The Trump administration unveiled plans for a massive restructuring of the federal government on Thursday, June 21, including a move that would move the Supplemental Nutritional Assistance Program (SNAP), known as food stamps, from the U.S. Department of Agriculture (USDA) to HHS, which would then be rebranded as the Department of Health and Public Welfare.
“This effort, along with the recent executive orders on federal unions, are the biggest pieces so far of our plan to drain the swamp,” said Office of Management and Budget Director Mick Mulvaney in a statement. “The federal government is bloated, opaque, bureaucratic and inefficient.”
The plan includes huge initiatives, such as privatizing the postal service and merging the Departments of Labor and Education. In addition to HHS’s renaming, it calls for food safety functions to be consolidated into a single agency within USDA. Currently, the FDA handles some of this oversight.
A newly formed Council on Public Assistance would manage SNAP and Medicaid, with the power to impose work requirements to receive these benefits.
Prospects for such an overhaul to pass through Congress appear to be slim.
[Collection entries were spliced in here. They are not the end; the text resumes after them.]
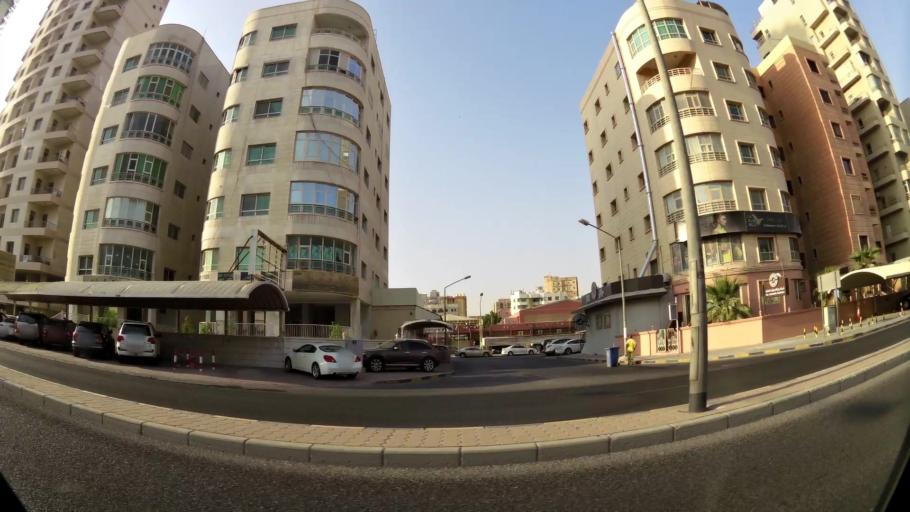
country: KW
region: Muhafazat Hawalli
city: Hawalli
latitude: 29.3400
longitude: 48.0434
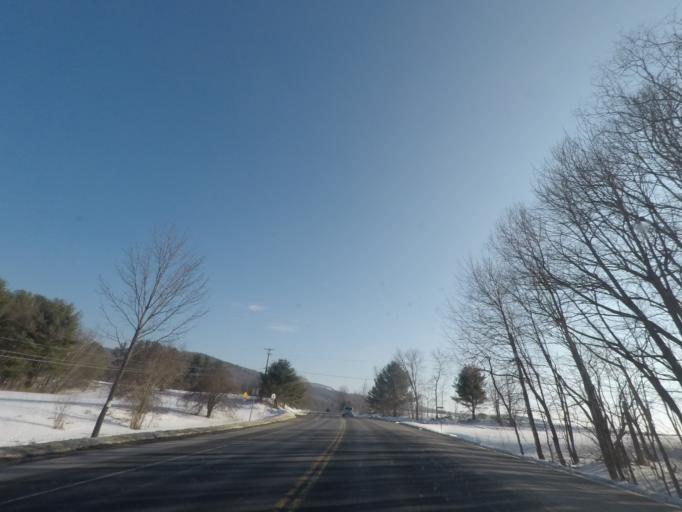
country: US
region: Massachusetts
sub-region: Berkshire County
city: Lanesborough
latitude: 42.5327
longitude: -73.3583
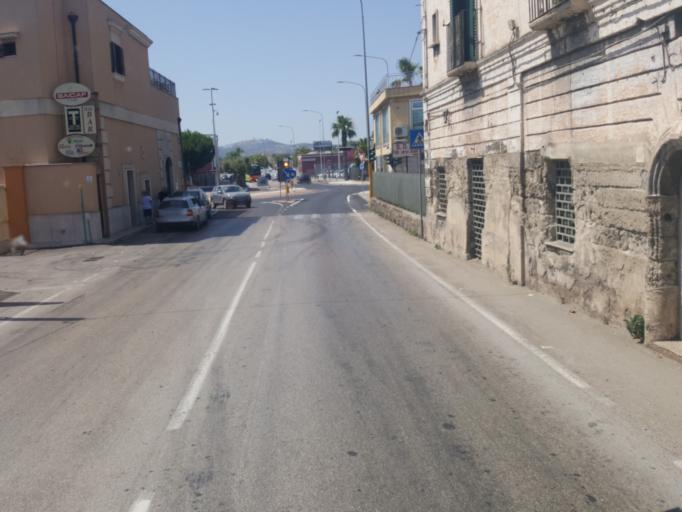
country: IT
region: Apulia
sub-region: Provincia di Taranto
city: Massafra
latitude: 40.5854
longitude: 17.1086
Sen. Pat Murray, D-Washington, the ranking Democrat on the Senate Health Education, Labor and Pensions committee, dismissed the plan immediately.
“Democrats and Republicans in Congress have rejected President Trump’s proposals to drastically gut investments in education, health care, and workers—and he should expect the same result for this latest attempt to make government work worse for the people it serves,” she said.